When Sustainability Meets Energy Policy

The CEO Perspective, by Michael Brooks
March 17, 2026


When does sustainability policy run into energy policy? The answer is increasingly clear, when the decarbonization pathway for buildings in Canada depends on electrification, and on an ample, reliable supply of clean power.

For the commercial real estate industry, this intersection is no longer theoretical. As building owners and investors work to reduce emissions, the conversation quickly turns to electricity supply, grid capacity, and the policies that determine who can access clean energy and on what terms. In that sense, energy policy is now central to sustainability policy.

At REALPAC, this has led to growing engagement on provincial energy issues. In Ontario in particular, we are focused on advocating for virtual power purchase agreements and distributed energy resources. Our objective is straightforward, all members should have a viable path to procure clean power, help fund new clean generation directly, or generate power onsite through net metering, at a minimum.

On March 9, we met with representatives from both Natural Resources Canada and Environment and Climate Change Canada in Ottawa.

At Natural Resources Canada, we discussed the federal government’s emerging national energy strategy. The Minister of Natural Resources and Energy and his team are developing what is expected to be a new blueprint for the reorientation of Canada’s national grid, with a stronger east-west focus, rather than relying primarily on the north-south orientation that has historically defined our energy system.

That shift will require significant new supply, major infrastructure investment, and a practical framework for mobilizing private capital. For REALPAC members with infrastructure-focused strategies and funds, this is an area that will be watched closely.

In our discussion with NRCan, I reiterated many of the challenges our industry continues to face.

In major urban centres, there are often long waits for electricity allocation. At the same time, there is a clear demand among our members for clean energy procurement. Yet many are not even eligible to pursue a virtual power purchase agreement because they do not meet very high electricity consumption thresholds. That creates a significant barrier for building owners who are committed to decarbonization but do not have access to the tools needed to support it.

The challenge is even more visible for users with especially large energy needs, such as data centres, which can face very long timelines before sufficient electricity supply is available, in some cases stretching into years.

There is also an understandable public policy concern around electricity affordability. As Canada works to build out an east-west grid and serve the needs of data centres and other major users, rising system costs could translate into consumer pressure and political backlash. This is a difficult balance for governments to manage. The opportunity is real, but so is the risk.

The federal government will need private sector capital to help deliver this transition. At the same time, policymakers will be mindful that if required returns are too high, the resulting cost pressures could become inflationary. It is a narrow path, but one that could create important openings for investment if designed well.

For members active in infrastructure investment, particularly on the supply side, this evolving landscape may also raise broader questions about market structure and asset classes.

One possibility is whether there may be room over time for expanded REIT asset classes tied to energy infrastructure. For example, it is reasonable to ask whether certain transmission-related assets could eventually be treated in ways that parallel how cell tower assets have been structured under REIT rules in the United States. That is not a conclusion, but it is the kind of question worth considering as Canada’s energy system evolves and private capital is asked to play a larger role.

Our meeting with Environment and Climate Change Canada reinforced a related point. Their focus remains firmly on carbon reduction, but there is also clear interest in finding a more positive, consumer-friendly path forward.

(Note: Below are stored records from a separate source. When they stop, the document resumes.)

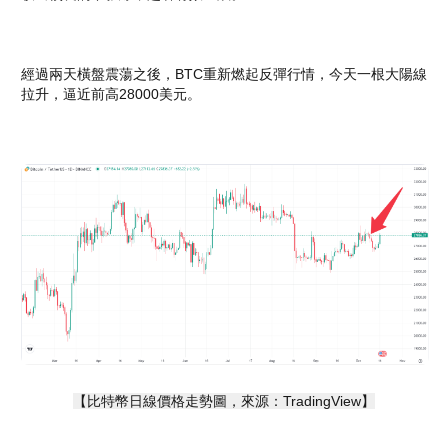
經過兩天橫盤震蕩之後，BTC重新燃起反彈行情，今天一根大陽線
拉升，逼近前高28000美元。
【比特幣日線價格走勢圖，來源：TradingView】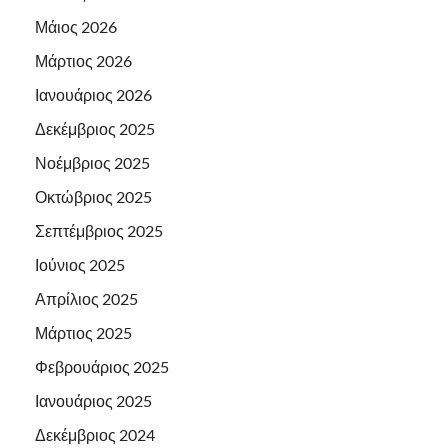
Μάιος 2026
Μάρτιος 2026
Ιανουάριος 2026
Δεκέμβριος 2025
Νοέμβριος 2025
Οκτώβριος 2025
Σεπτέμβριος 2025
Ιούνιος 2025
Απρίλιος 2025
Μάρτιος 2025
Φεβρουάριος 2025
Ιανουάριος 2025
Δεκέμβριος 2024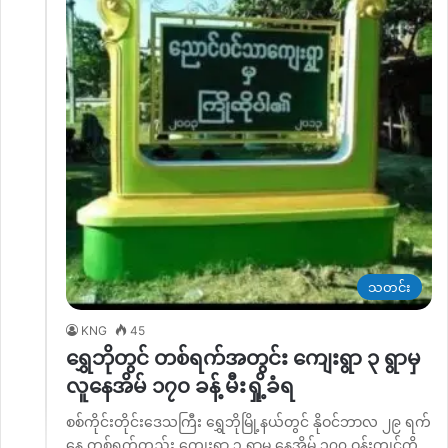
သတင်း
KNG
45
ရွှေဘိုတွင် တစ်ရက်အတွင်း ကျေးရွာ ၃ ရွာမှ
လူနေအိမ် ၁၇၀ ခန့် မီးရှို့ခံရ
စစ်ကိုင်းတိုင်းဒေသကြီး ရွှေဘိုမြို့နယ်တွင် နိုဝင်ဘာလ ၂၉ ရက်
နေ့ တစ်ရက်တည်း ကျေးရွာ ၃ ရွာမှ နေအိမ် ၁၇၀ ဝန်းကျင်ကို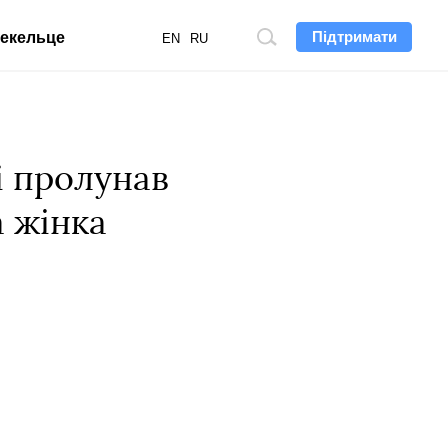
Підтримати
екельце
Пошук
EN
RU
по
сайту
і пролунав
а жінка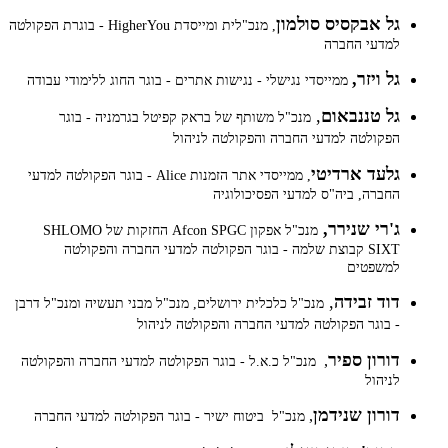
גל אבקסיס סולמון
, מנכ"לית ומייסדת HigherYou - בוגרת הפקולטה
למדעי החברה
גל ויזר,
ממייסדי נגישלי - נגישות אתרים - בוגר החוג ללימודי עבודה
גל טננבאום
,
מנכ"ל משותף של בראק קפיטל בגרמניה - בוגר
הפקולטה למדעי החברה והפקולטה לניהול
גלעד ארדיטי
, ממייסדי אתר הזמנות Alice - בוגר הפקולטה למדעי
החברה, ביה"ס למדעי הפסיכולוגיה
ג'רי שנירר,
מנכ"ל אפקון Afcon SPGC החזקות של SHLOMO
SIXT קבוצת שלמה - בוגר הפקולטה למדעי החברה והפקולטה
למשפטים
דוד זבידה
,
מנכ"ל כלכלית ירושלים, מנכ"ל מבני תעשיה ומנכ"ל דרבן
- בוגר הפקולטה למדעי החברה והפקולטה לניהול
דורון ספיר
,
מנכ"ל כ.א.ל - בוגר הפקולטה למדעי החברה והפקולטה
לניהול
דורון שנידמן
,
מנכ"ל ביטוח ישיר - בוגר הפקולטה למדעי החברה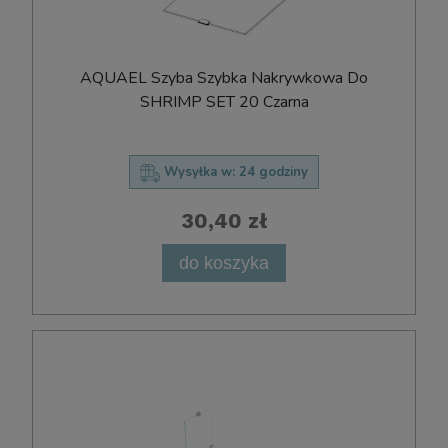
AQUAEL Szyba Szybka Nakrywkowa Do
SHRIMP SET 20 Czarna
Wysyłka w:
24 godziny
30,40 zł
do koszyka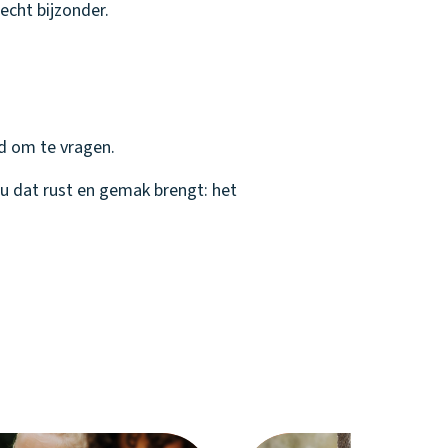
echt bijzonder.
jd om te vragen.
au dat rust en gemak brengt: het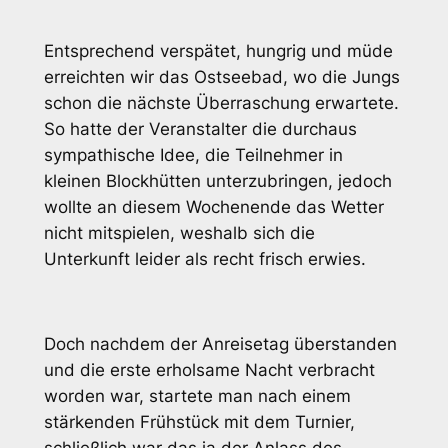
Entsprechend verspätet, hungrig und müde
erreichten wir das Ostseebad, wo die Jungs
schon die nächste Überraschung erwartete.
So hatte der Veranstalter die durchaus
sympathische Idee, die Teilnehmer in
kleinen Blockhütten unterzubringen, jedoch
wollte an diesem Wochenende das Wetter
nicht mitspielen, weshalb sich die
Unterkunft leider als recht frisch erwies.
Doch nachdem der Anreisetag überstanden
und die erste erholsame Nacht verbracht
worden war, startete man nach einem
stärkenden Frühstück mit dem Turnier,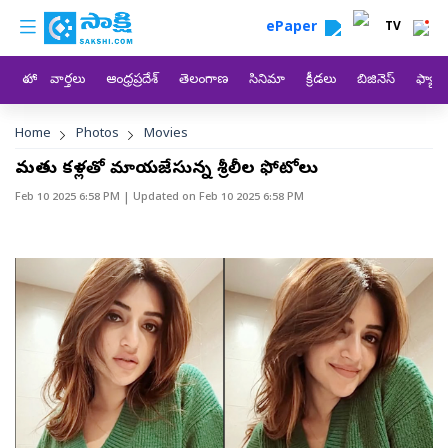
custom menu
Skip to main content
ePaper
TV
హోం
వార్తలు
ఆంధ్రప్రదేశ్
తెలంగాణ
సినిమా
క్రీడలు
బిజినెస్
ఫ్యామ
Breadcrumb
Home
Photos
Movies
మత్తు కళ్లతో మాయజేస్తున్న శ్రీలీల ఫోటోలు
Feb 10 2025 6:58 PM
| Updated on
Feb 10 2025 6:58 PM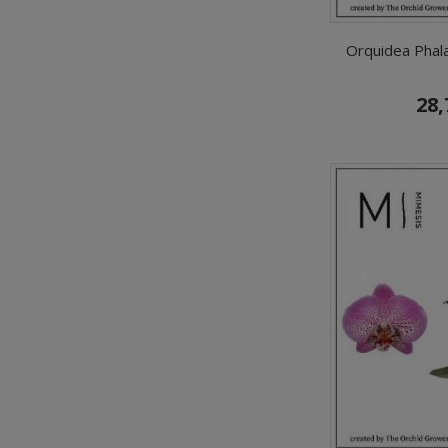
Orquidea Phala
28,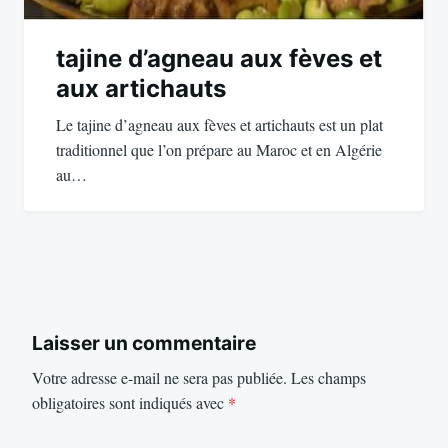
tajine d’agneau aux fèves et
aux artichauts
Le tajine d’agneau aux fèves et artichauts est un plat
traditionnel que l’on prépare au Maroc et en Algérie
au…
Laisser un commentaire
Votre adresse e-mail ne sera pas publiée.
Les champs
obligatoires sont indiqués avec
*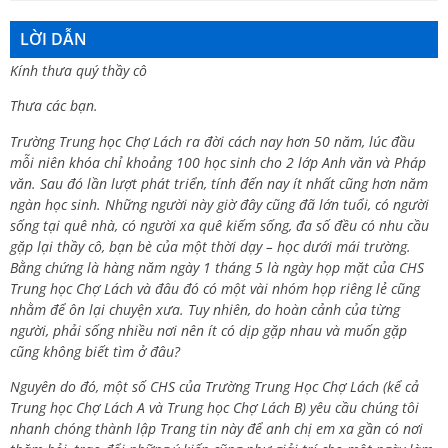
LỜI DẪN
Kính thưa quý thầy cô
Thưa các bạn.
Trường Trung học Chợ Lách ra đời cách nay hơn 50 năm, lúc đầu
mỗi niên khóa chỉ khoảng 100 học sinh cho 2 lớp Anh văn và Pháp
văn. Sau đó lần lượt phát triển, tính đến nay ít nhất cũng hơn năm
ngàn học sinh. Những người này giờ đây cũng đã lớn tuổi, có người
sống tại quê nhà, có người xa quê kiếm sống, đa số đều có nhu cầu
gặp lại thầy cô, bạn bè của một thời dạy – học dưới mái trường.
Bằng chứng là hàng năm ngày 1 tháng 5 là ngày họp mặt của CHS
Trung học Chợ Lách và đâu đó có một vài nhóm họp riêng lẻ cũng
nhằm để ôn lại chuyện xưa. Tuy nhiên, do hoàn cảnh của từng
người, phải sống nhiều nơi nên ít có dịp gặp nhau và muốn gặp
cũng không biết tìm ở đâu?
Nguyên do đó, một số CHS của Trường Trung Học Chợ Lách (kể cả
Trung học Chợ Lách A và Trung học Chợ Lách B) yêu cầu chúng tôi
nhanh chóng thành lập Trang tin này để anh chị em xa gần có nơi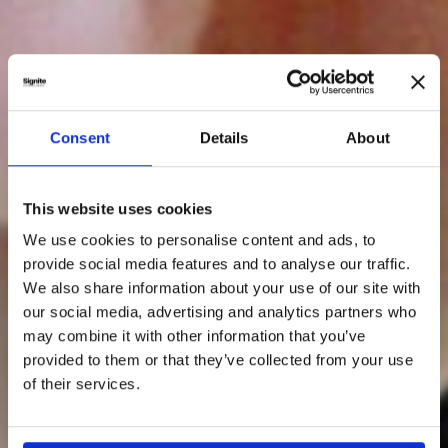
Consent
Details
About
This website uses cookies
We use cookies to personalise content and ads, to
provide social media features and to analyse our traffic.
We also share information about your use of our site with
our social media, advertising and analytics partners who
may combine it with other information that you’ve
provided to them or that they’ve collected from your use
of their services.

We were able to share REALPAC’s 2024 report on the owners’ and investors’ perspective on decarbonization, and there was strong interest in reviewing that work and continuing to engage with us on a responsible and practical approach that supports both emissions reduction and industry progress.

That is encouraging. Policy will be more effective when it reflects the operational realities of the sectors expected to deliver results.

The clearest takeaway from both meetings was that this government appears to be highly action-oriented, with clear mandates and a strong desire to move forward quickly.

For our industry, that sense of momentum matters. Canada’s decarbonization goals for buildings will only be achievable if they are matched by serious progress on energy policy, including generation, transmission, procurement flexibility, and the practical conditions needed to attract capital.

There is still a great deal to work through, but the direction of travel is becoming more visible. That, in itself, is encouraging.

Michael is the Chief Executive Officer at REALPAC, with overall responsibility for the success of the organization and the industry, including events, government relations, research, standards and best practice, and education. Michael was formerly a commercial real estate lawyer and partner, and the real estate practice group leader, at a major Canadian law firm.